Place dédiée à la Commune de Paris ; inaugurée par Jacques Toubon et Jean Tibéri ; ce dernier accueilli au cri de "versaillais"

Il fallait une certaine audace, ou une certaine inconscience, pour venir inaugurer cette place-là sous ces couleurs-là.

Le 19 avril 2000, Jacques Toubon, maire du 13e arrondissement, et Jean Tibéri, maire de Paris, inaugurent la place de la Commune-de-Paris, sur la Butte-aux-Cailles. Deux élus RPR, héritiers politiques de la droite républicaine, venus baptiser un lieu à la mémoire de l'insurrection ouvrière de 1871. Le quartier n'est pas dupe.
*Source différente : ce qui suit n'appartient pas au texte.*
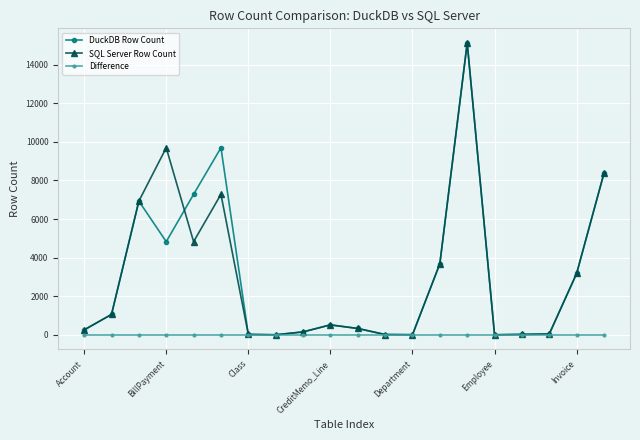

What is the maximum value for DuckDB Row Count?

15124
Des voix dans l'assistance accueillent Tibéri au cri de « Versaillais ! »

L'apostrophe est parfaite. Sur la Butte-aux-Cailles, les 24 et 25 mai 1871, les fédérés commandés par le général polonais Walery Wroblewski avaient opposé une résistance acharnée aux troupes de Thiers pendant la Semaine sanglante. C'est l'un des derniers quartiers de Paris à tomber. Cent vingt-neuf ans plus tard, le mot « Versaillais » fonctionne encore comme une insulte — et tout le monde dans l'assistance comprend de quoi il s'agit.
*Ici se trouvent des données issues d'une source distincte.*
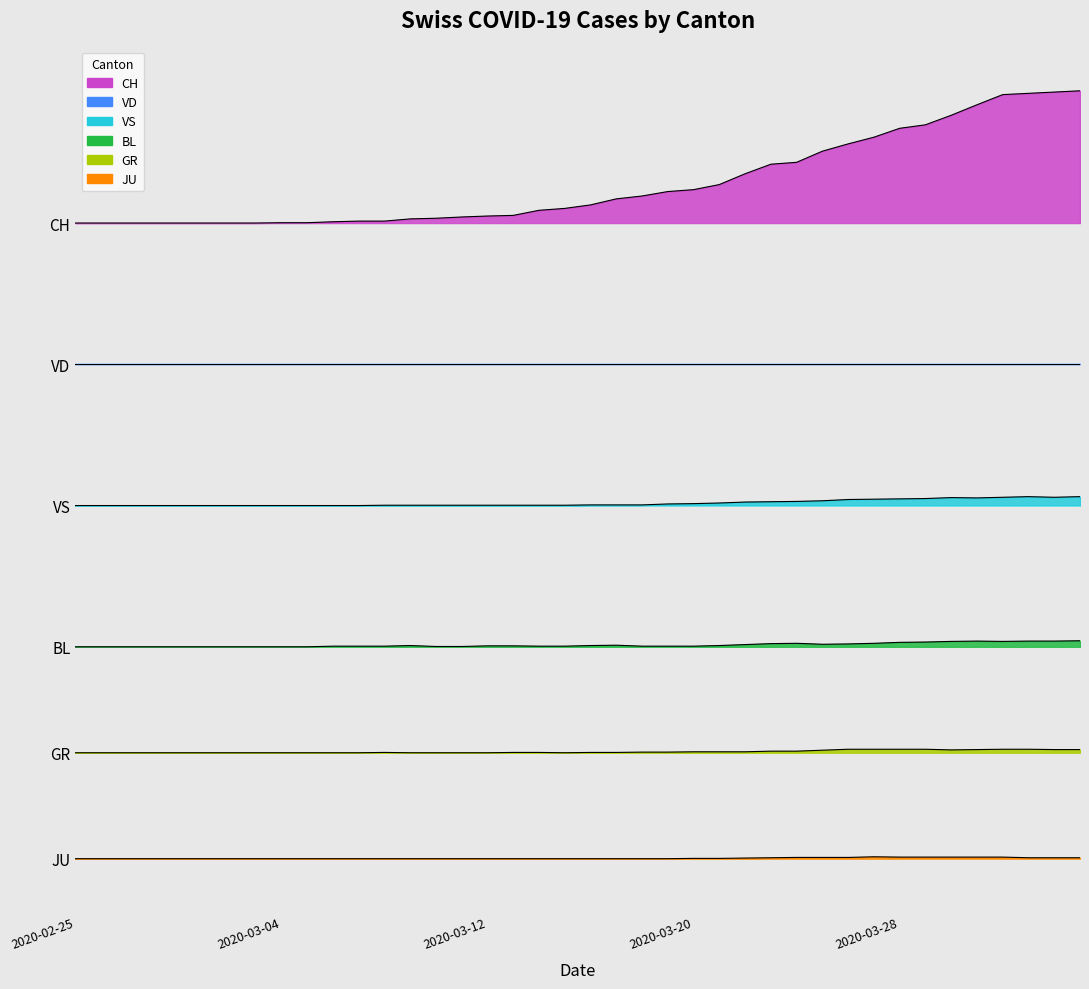

What is the label of the 3rd point from the left?

2020-02-27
La place, modeste, est ornée d'une fontaine Wallace — ces fontaines en fonte vert foncé offertes à Paris par le philanthrope britannique Richard Wallace en 1872, justement après les destructions de la Commune et du siège. Coïncidence involontaire ou clin d'œil : la fontaine Wallace est, elle aussi, un vestige de 1871.